Nous n’avons pas trouvé de site qui soit resté complètement inaccessible pour le gibier et n’avons donc pas pu vérifier notre hypothèse. En hiver, le gibier recherche de préférence sa pitance à des endroits protégés par des surplombs de différentes natures, là où la végétation n’est pas recouverte par la neige. La présence de traces dans la neige confirme que le gibier s’aventure en particulier à la mauvaise saison dans les enchevêtrements de bois de tempête. Ceci explique pourquoi nous avons finalement trouvé des traces d’abroutissement sur tous les carrés de plantation, malgré nos efforts pour choisir des emplacements inaccessibles.

Nos observations ont cependant aussi montré que les chablis non évacués avaient un certain effet de protection. Dans les enchevêtrements de chablis, la fréquence de l’abroutissement et la proportion d’arbrisseaux touché étaient nettement inférieures. L’intérêt de cet effet protecteur pour la pratique doit cependant être relativisé par les considérations suivantes :

  • les sites particulièrement bien protégés ne sont pas très favorables au rajeunissement, qui ne s’installe que dans une moindre mesure.
  • Nos observations ne couvrent que sept années, au bout desquelles les sapins sont loin d’avoir échappé définitivement au gibier, d’autant plus que l’effet protecteur des chablis diminuera vraisemblablement lorsqu’ils se décomposeront.
  • Les chablis restent le plus souvent en place lorsque la fonction de production n’est pas primordiale, par exemple dans des réserves ou des forêts de protection. Or dans une réserve, la protection contre l’abroutissement n’est pas une priorité. Et dans une forêt de protection, dont la fonction doit être assurée au plus vite, ce qui fait de l'évacuation associée à une protection physique contre le gibier le choix le plus sûr.

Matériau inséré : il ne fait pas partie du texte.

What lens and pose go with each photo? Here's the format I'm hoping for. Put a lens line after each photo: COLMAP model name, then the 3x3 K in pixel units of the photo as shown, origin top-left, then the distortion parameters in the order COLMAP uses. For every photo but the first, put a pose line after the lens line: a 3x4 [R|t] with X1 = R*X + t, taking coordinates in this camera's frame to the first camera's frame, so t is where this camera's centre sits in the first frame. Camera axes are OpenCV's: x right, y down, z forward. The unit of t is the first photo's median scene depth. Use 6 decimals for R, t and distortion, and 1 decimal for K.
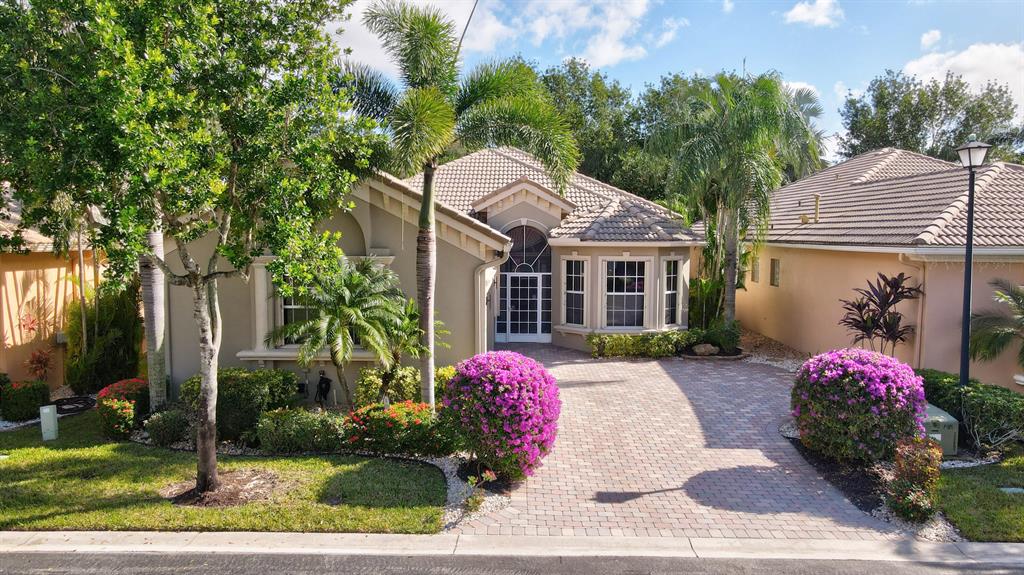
lens RADIAL K [[741.3, 0, 511.8], [0, 741.3, 289.6], [0, 0, 1]] dist [0.033964, 0.003705]
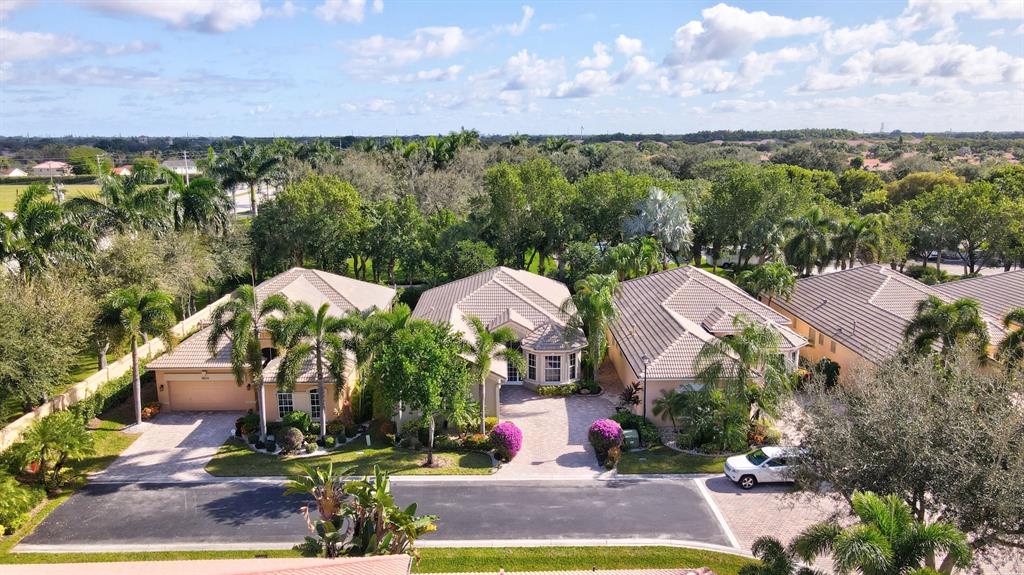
lens RADIAL K [[741.3, 0, 510.9], [0, 741.3, 286.9], [0, 0, 1]] dist [0.033964, 0.003705]
pose [[0.999694, -0.012280, 0.021488, -0.056903], [0.009446, 0.991813, 0.127352, -0.988058], [-0.022876, -0.127110, 0.991625, -2.374443]]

Cette étude pilote nous livre les enseignements suivants :

  1. les enchevêtrements de chablis ne protègent que de manière réduite et pour une durée limitée le sapin, l’essence préférée du gibier. Cet effet protecteur pourrait être plus marqué si la densité de gibier est plus faible et la proportion d’essences moins appréciées plus élevée. Dans les forêts de protection, il devrait toutefois durer nettement plus longtemps pour permettre aux semis d’échapper à la dent du gibier et donc d’atteindre une taille utile.
  2. Dans l’état actuel de nos connaissances, il serait trop risqué de compter sur les chablis pour assurer la pérennité des semis dans les forêts de protection importantes.
  3. De nouvelles études portant sur d’autres essences et sur d’autres sites sont nécessaires pour mieux estimer la durée de l’efficacité de cet effet protecteur.